I debated jeans or leathers, wondering how much more trouble we’d experience before the sun rose again. I decided on jeans. They weren’t as good in a battle, but they were more comfortable out of one. I was putting my eggs in the “no more battles tonight” basket, although I knew the odds weren’t great.
Jeans, boots, long-sleeved shirt, leather jacket, Cadogan pendant. It was my Cadogan uniform, adjusted for the sudden temperature issues.
“Come here,” Ethan said, and wrapped his arms around me. “I need a moment here, with you, in the quiet.”
Ethan was strong and usually demanding, and he always walked that particular walk. I guess I forgot that even a Master needed a break every once in a while.
“It has been an eventful first night of marriage,” he said.
“Freak magical weather, a river rescue operation, a meet with the mayor, and some questionable food choices.” I looked up at him. “We didn’t say ‘for better or for worse,’ but it was implied.”
He kissed my forehead. “One of these days we’ll have ‘better’ in abundance. There will be quiet evenings with books and good whiskey, trips to exotic locales, and abundant Mallocakes.”
He didn’t say there’d be evenings with a child, the joy and exhaustion of that experience. It had been an emotional roller coaster—accepting the fact that being a vampire meant no child, letting hope lift again with Gabriel’s prophecy, having that dream dampened by a heavy dose of fear. Between Gabriel’s pronouncements, there’d been tentative joy, the possibility that I could walk that line between vampire and human—have Ethan, immortality, strength, and a child. Now that line seemed improbably thin.

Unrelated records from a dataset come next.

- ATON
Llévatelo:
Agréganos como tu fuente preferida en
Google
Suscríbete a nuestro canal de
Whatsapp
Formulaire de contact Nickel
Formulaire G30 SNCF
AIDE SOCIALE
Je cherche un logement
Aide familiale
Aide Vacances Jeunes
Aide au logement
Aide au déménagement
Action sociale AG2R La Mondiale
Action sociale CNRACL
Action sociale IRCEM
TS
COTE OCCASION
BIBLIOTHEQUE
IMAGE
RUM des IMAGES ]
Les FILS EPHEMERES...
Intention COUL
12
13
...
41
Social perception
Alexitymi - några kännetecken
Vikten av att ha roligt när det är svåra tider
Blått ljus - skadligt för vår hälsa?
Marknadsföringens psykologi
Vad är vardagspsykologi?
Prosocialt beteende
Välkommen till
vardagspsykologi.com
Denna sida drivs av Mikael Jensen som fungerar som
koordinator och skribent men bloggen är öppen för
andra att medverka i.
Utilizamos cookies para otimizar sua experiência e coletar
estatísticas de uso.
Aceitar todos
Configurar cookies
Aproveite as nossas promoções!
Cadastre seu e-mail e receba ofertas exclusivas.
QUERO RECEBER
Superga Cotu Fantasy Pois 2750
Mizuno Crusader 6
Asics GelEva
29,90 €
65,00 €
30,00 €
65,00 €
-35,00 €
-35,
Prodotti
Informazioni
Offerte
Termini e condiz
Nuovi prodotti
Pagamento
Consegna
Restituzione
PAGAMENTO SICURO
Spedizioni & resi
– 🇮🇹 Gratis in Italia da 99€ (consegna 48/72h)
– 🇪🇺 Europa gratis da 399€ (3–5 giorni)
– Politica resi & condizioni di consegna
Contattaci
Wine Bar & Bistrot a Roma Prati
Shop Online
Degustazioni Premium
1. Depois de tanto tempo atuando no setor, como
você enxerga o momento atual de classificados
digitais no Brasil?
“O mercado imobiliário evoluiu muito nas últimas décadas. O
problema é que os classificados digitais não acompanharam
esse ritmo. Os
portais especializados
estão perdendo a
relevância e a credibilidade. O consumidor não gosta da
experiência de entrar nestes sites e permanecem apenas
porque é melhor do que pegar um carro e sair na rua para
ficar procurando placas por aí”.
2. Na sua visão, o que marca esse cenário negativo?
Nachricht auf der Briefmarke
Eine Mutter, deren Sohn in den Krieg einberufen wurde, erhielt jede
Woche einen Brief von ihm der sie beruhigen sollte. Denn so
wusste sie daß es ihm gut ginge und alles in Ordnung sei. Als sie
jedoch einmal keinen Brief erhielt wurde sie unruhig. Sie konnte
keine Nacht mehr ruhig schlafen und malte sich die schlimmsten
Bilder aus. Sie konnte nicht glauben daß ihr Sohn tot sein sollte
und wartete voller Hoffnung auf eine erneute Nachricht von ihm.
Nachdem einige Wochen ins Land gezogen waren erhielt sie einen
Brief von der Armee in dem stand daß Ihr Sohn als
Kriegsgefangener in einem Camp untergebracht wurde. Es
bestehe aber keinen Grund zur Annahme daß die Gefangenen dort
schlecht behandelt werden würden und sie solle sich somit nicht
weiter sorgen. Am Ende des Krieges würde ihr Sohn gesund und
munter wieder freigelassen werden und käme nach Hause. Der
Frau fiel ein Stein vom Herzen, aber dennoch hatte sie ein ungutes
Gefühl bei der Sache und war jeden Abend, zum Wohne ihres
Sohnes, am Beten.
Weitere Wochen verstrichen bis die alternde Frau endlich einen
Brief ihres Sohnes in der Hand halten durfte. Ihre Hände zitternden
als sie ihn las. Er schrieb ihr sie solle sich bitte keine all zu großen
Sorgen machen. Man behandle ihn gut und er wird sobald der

I’d never been good with uncertainty. So I pushed it down, focused on what was real, what was certain. Ethan beside me, the House behind me.
“That sounds pretty good,” I said, forcing a smile.
Sometimes what was had to be enough.
• • •
The Ops Room was the House’s security hub, with stations to monitor security cams along one wall, a conference table, an enormous wall screen for reviewing data and mapping locations, and computer stations for research.
Informally, the room featured a tub of beef jerky that needed replacing at least every couple of weeks. I hadn’t yet heard a salty beef joke, but I had to assume one of the guards had one in the chamber and primed. It was really overdue.
The Ops Room was in the basement, along with access to the House parking lot, the House’s impressive arsenal, and one of my favorite spots, the House training room.
We found Luc in his usual position—at the end of the conference table, ankles crossed on the tabletop. He was flicking a finger across the screen of a tablet, probably geared toward the security app he’d designed for the House. He glanced up when we entered, more hot chocolate in hand, this time with a dash of Bailey’s.
“Sire and First Lady,” he said, sitting up and kicking down his feet. “The Cadogan House Guard Corps has voted that you’re no longer allowed to leave the House. It just seems safer that way.”
“For all involved,” Ethan agreed, and sat down at the table. “Any developments?”
“Jules?” Luc asked, glancing at Juliet, who sat at the other end of the table, a pile of books and papers in front of her. She typed something onto the built-in tablet, and an image of the cloud snapped onto the screen. “She’s patched us into the building across the street, which gives us a pretty good view of the site.”